At 10 TeV pCM energies, an extremely large number of Higgs bosons will be produced. As a result, these facilities will be able to further improve measurements of Higgs boson couplings, especially for rarer decays such as muon pairs or a Z boson and a photon, which furthers the mass reach to new particles well beyond that of the HL-LHC. 10 TeV colliders will also be the first opportunity to improve the measurement of the strength of the top quark-Higgs boson coupling after the HL-LHC, due to the high collision energy required. Overall, the precision on the Higgs couplings increases by an order of magnitude or more at a 10 TeV pCM collider compared to the HL-LHC achieving sub-percent level precision.
A unique aspect of a 10 TeV pCM collider is its potential to directly probe the causes of possible deviations in Higgs boson properties. At a Higgs factory, a deviation in the measured Higgs couplings would generally point to new physics outside the direct discovery reach of that collider. A 10 TeV pCM collider, on the other hand, would enable both precision measurements that illustrate indirect effects of new physics on Higgs properties and also direct discovery of the particles responsible.
Overall, 10 TeV pCM colliders have a broad search program with a high potential for observing additional Higgs bosons if they exist.

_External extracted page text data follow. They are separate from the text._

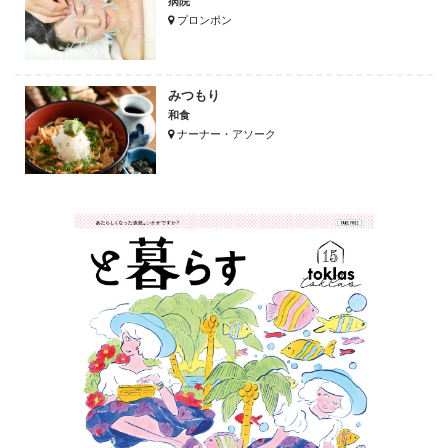
病院
プロンポン
みつもり
和食
ナーナー・アソーク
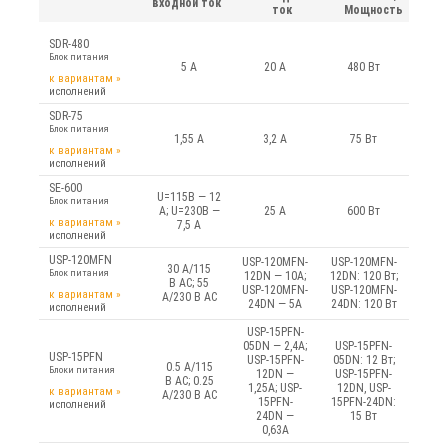
входной ток
SDR
48В
Другие
3А...4А
ток
Мощность
предприятия
SE
110В
4А...5А
SDR-480
Меандр
USP
176В-250В
5А...6А
Блок питания
5 А
20 А
480 Вт
ЧЭАЗ
к вариантам
БК
»
220В
6А...7А
исполнений
БПЗ
400В
7А...8А
SDR-75
БПИ
Блок питания
9А...10А
1,55 А
3,2 А
75 Вт
к вариантам
»
БПН
10А...15А
исполнений
БПНТ
15А...20А
SE-600
U=115В — 12
Блок питания
БПР
20А...25А
А; U=230В —
25 А
600 Вт
к вариантам
»
7,5 А
БПТ
исполнений
БПУ
USP-120MFN
USP-120MFN-
USP-120MFN-
30 A/115
Блок питания
12DN — 10А;
12DN: 120 Вт;
В AC; 55
USP-120MFN-
USP-120MFN-
к вариантам
»
A/230 В AC
24DN — 5А
24DN: 120 Вт
исполнений
USP-15PFN-
05DN — 2,4А;
USP-15PFN-
USP-15PFN
USP-15PFN-
05DN: 12 Вт;
0.5 A/115
Блоки питания
12DN —
USP-15PFN-
В AC; 0.25
1,25А; USP-
12DN, USP-
к вариантам
»
A/230 В AC
15PFN-
15PFN-24DN:
исполнений
24DN —
15 Вт
0,63А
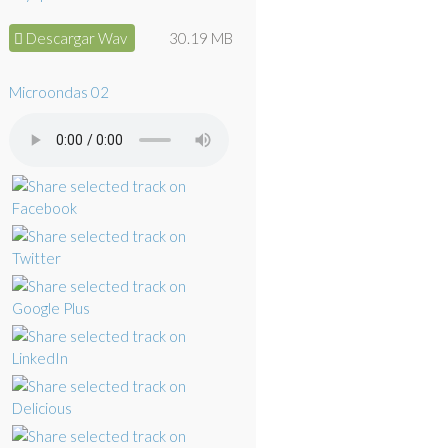
Descargar Wav
30.19 MB
Microondas 02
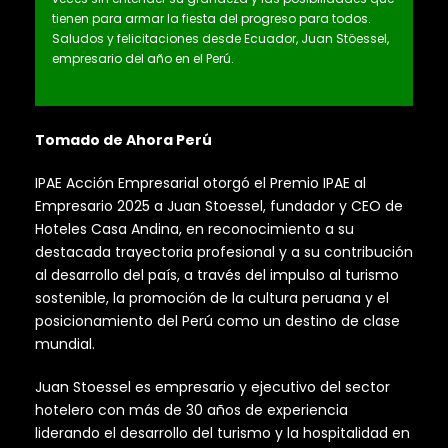
tienen para armar la fiesta del progreso para todos.
Saludos y felicitaciones desde Ecuador, Juan Stöessel,
empresario del año en el Perú.
Tomado de Ahora Perú
IPAE Acción Empresarial otorgó el Premio IPAE al
Empresario 2025 a Juan Stoessel, fundador y CEO de
Hoteles Casa Andina, en reconocimiento a su
destacada trayectoria profesional y a su contribución
al desarrollo del país, a través del impulso al turismo
sostenible, la promoción de la cultura peruana y el
posicionamiento del Perú como un destino de clase
mundial.
Juan Stoessel es empresario y ejecutivo del sector
hotelero con más de 30 años de experiencia
liderando el desarrollo del turismo y la hospitalidad en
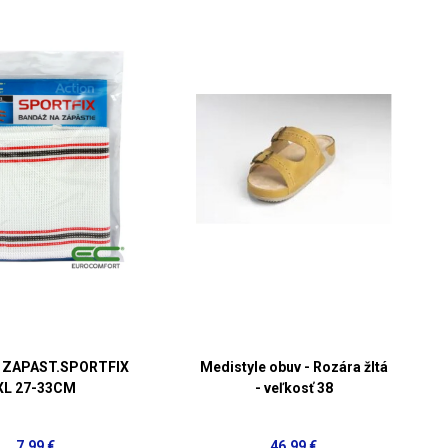
 ZAPAST.SPORTFIX
Medistyle obuv - Rozára žltá
XL 27-33CM
- veľkosť 38
7,99 €
46,99 €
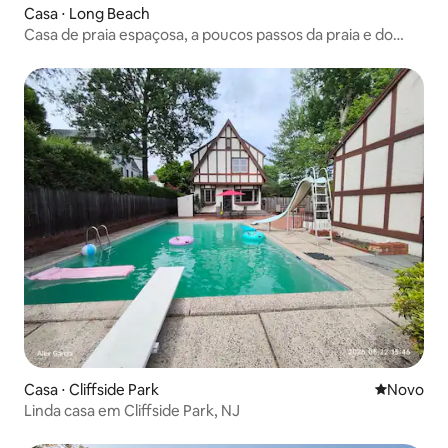
Casa ⋅ Long Beach
Casa de praia espaçosa, a poucos passos da praia e do
trem de Nova York
Casa ⋅ Cliffside Park
Novo lugar
Novo
Linda casa em Cliffside Park, NJ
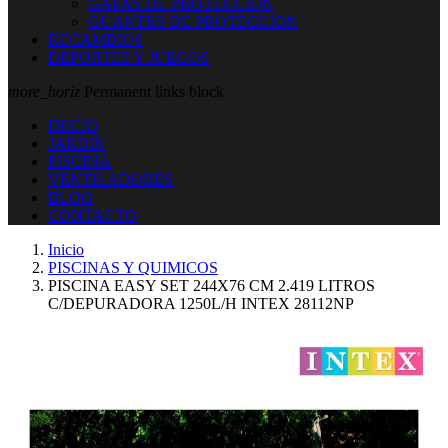
GAFAS DE PROTECCION
GUANTES DE PROTECCION
RECAMBIOS
DEPORTES Y JUEGOS
more_horiz
Permanent links block
INICIO
JARDIN
PISCINA
VENTILADORES
BLOG
CONTACTO
Inicio
PISCINAS Y QUIMICOS
PISCINA EASY SET 244X76 CM 2.419 LITROS
C/DEPURADORA 1250L/H INTEX 28112NP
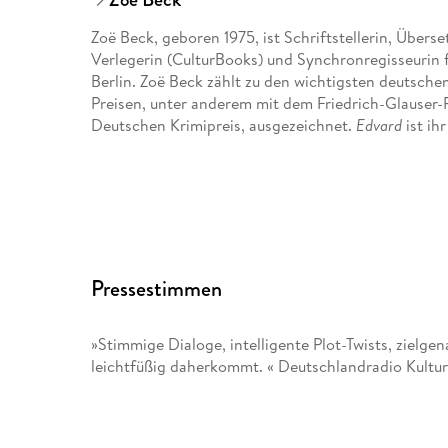
Zoë Beck, geboren 1975, ist Schriftstellerin, Übers
Verlegerin (CulturBooks) und Synchronregisseurin f
Berlin. Zoë Beck zählt zu den wichtigsten deutsch
Preisen, unter anderem mit dem Friedrich-Glauser
Deutschen Krimipreis, ausgezeichnet.
Edvard
ist ih
Pressestimmen
»Stimmige Dialoge, intelligente Plot-Twists, zielge
leichtfüßig daherkommt. « Deutschlandradio Kultu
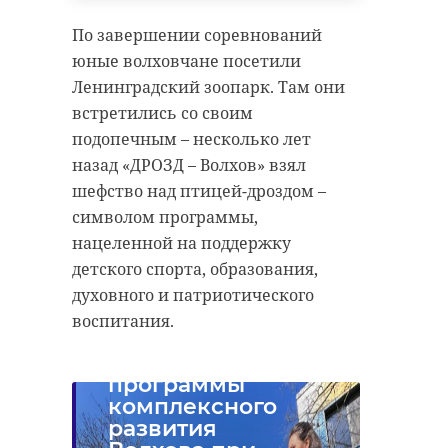
По завершении соревнований
юные волховчане посетили
Ленинградский зоопарк. Там они
встретились со своим
подопечным – несколько лет
назад «ДРОЗД – Волхов» взял
шефство над птицей-дроздом –
символом программы,
нацеленной на поддержку
детского спорта, образования,
Реконструкция
духовного и патриотического
детского сада
воспитания.
«Дюймовочка» –
часть
программы
комплексного
развития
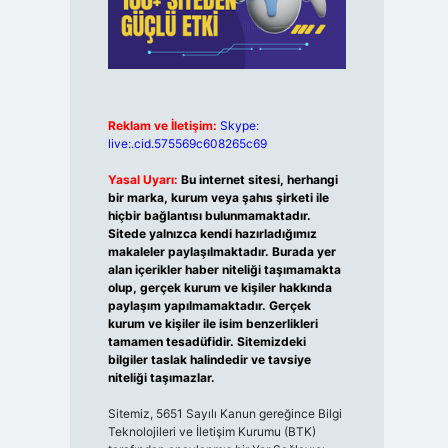
Reklam ve İletişim:
Skype:
live:.cid.575569c608265c69
Yasal Uyarı:
Bu internet sitesi, herhangi
bir marka, kurum veya şahıs şirketi ile
hiçbir bağlantısı bulunmamaktadır.
Sitede yalnızca kendi hazırladığımız
makaleler paylaşılmaktadır. Burada yer
alan içerikler haber niteliği taşımamakta
olup, gerçek kurum ve kişiler hakkında
paylaşım yapılmamaktadır. Gerçek
kurum ve kişiler ile isim benzerlikleri
tamamen tesadüfidir. Sitemizdeki
bilgiler taslak halindedir ve tavsiye
niteliği taşımazlar.
Sitemiz, 5651 Sayılı Kanun gereğince Bilgi
Teknolojileri ve İletişim Kurumu (BTK)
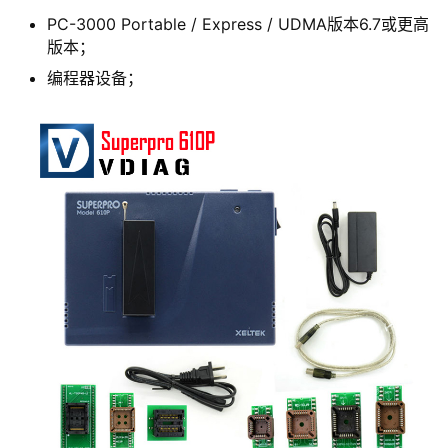
PC-3000 Portable / Express / UDMA版本6.7或更高
版本；
编程器设备；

They can also directly probe hidden sector physics through Higgs exotic decays. This and the broader science case for a 10 TeV pCM collider is discussed further in section 5.1.
3.2.5 –20-Year Vision
In 20 years the HL-LHC program will be completed, a Higgs factory will be preparing to take data, and a vigorous R&D program will be paving the path to a 10 TeV pCM collider. Each of these projects will fill in the map of the Higgs boson’s behavior in complementary ways: The HL-LHC will deliver the first draft, the Higgs factory will provide incredible detail in key areas of the landscape, and the 10 TeV pCM collider will reveal the challenging heights of the Higgs boson’s interaction with itself.
Every refinement will provide an opportunity to test whether the Higgs boson does in fact give masses to other particles as expected, to determine if it is a fundamental object or in fact composed of other particles, to see if it has unexpected interactions, and to verify that it bootstraps its own mass as predicted by the Standard Model. These studies, propelled by advances in theory, and software and computing, will enable us to obtain a much clearer picture of the Higgs boson and a better understanding of how it has shaped our universe.
This roadmap relies on the design and construction of accelerators and detectors at the forefront of particle physics. The technology choices for achieving the Higgs factory and 10 TeV pCM collider goals need to be determined based on technical feasibility, cost-effectiveness, host site capacity, sustainability, and synergies with the demands of other science topics. The European Strategy for Particle Physics Update, which typically includes scientists and funding agency representatives from the US, is planned for later this decade and will be a milestone in the decision process. In this context, a separate panel (Recommendation 6) is recommended to provide additional guidance to the accelerator program.